Marfa is a refuge for the displaced. Marginals, migrants, and the mysterious converge on this destination, as a retreat from the socialized normalcy of ordinary life. A restaurant resurrected from the bones of a service station for passing journeymen, and an abandoned Prada boutique in the barren Chinati desert are emblematic of this transient, eclectic community. Nothing is what it seems.
Marfa is a paradoxical wonder. Forever moored in a seemingly endless landscape of scorched earth, monumental artworks court art world pilgrims. Far from the sterile and frantic culture machine, these works require time and commitment, defying the rationality and logic of a capitalist market. This is the town that Donald Judd built.
In Marfa, I am a pedestrian, a flâneur, and a tourist. It is rare to encounter locals who can claim long-term familial ties to the region beyond mere decades. We are all outsiders or transplants drifting through the dusty landscape like so many travelers and tradesmen who have gone before. This is a site of reinvention, bearing the scars and wrinkles of each passing population. Cycles of birth, decline, and renewal are evidenced without shame.

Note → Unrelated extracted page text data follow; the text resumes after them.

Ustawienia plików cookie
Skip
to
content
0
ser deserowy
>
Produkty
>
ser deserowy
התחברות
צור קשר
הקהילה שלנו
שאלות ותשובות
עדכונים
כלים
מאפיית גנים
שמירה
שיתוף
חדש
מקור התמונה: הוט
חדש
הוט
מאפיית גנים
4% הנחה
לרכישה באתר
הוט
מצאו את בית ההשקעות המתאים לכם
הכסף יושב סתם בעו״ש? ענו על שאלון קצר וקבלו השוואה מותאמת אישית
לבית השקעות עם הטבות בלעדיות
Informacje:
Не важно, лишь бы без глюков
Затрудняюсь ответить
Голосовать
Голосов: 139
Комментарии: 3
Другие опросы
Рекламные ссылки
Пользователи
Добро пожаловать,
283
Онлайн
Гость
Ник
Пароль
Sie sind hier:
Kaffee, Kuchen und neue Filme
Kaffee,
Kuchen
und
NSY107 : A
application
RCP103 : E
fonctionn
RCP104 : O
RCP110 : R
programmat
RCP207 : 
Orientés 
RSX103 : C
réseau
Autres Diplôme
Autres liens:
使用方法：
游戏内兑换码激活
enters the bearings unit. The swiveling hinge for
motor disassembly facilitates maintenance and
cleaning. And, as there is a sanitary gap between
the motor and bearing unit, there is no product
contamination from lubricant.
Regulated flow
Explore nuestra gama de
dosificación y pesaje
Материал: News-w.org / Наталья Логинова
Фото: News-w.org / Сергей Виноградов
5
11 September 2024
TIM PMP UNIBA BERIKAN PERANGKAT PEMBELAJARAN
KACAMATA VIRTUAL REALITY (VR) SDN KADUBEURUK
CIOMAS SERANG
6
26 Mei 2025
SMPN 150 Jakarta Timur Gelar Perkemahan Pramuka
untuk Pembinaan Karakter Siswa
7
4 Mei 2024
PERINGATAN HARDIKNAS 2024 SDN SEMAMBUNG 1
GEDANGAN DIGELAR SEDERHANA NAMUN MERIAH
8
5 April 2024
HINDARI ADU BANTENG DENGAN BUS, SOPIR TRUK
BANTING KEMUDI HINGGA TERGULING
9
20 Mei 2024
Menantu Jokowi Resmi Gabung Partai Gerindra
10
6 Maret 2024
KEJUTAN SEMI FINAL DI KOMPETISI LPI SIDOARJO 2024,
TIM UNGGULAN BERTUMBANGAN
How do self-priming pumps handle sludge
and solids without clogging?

A four-block parcel of land, bounded by side-streets and alleyways is the site of a typographic intervention. Contemplating issues of displacement and shifting identities, I explore a microcosm of the town focusing on the banal, the discarded, and the unwanted detritus of the region. Through repeated passes of increasingly familiar locations, I wear out a continuous path spelling out the letterforms M-A-R-F-A. As a de facto archaeologist of the hard-worn streets, I study the culture of waste and ephemera. A beer cap from an unknown brewery. A candy-coloured straw. A mobile telephone. These traces are important clues, aggregating into a portrait of the built environment and its inhabitants.
Each juncture signals a shift in direction. Left, right, right, left, right. As a subtle intervention in the landscape, I transport one item to a new destination with every change in course. Document. Record. Repeat. This exercise provides an intimate connection to the place that cannot be experienced in the showy Foundations and tourist literature. Yes, Raymond Williams, “culture is ordinary.”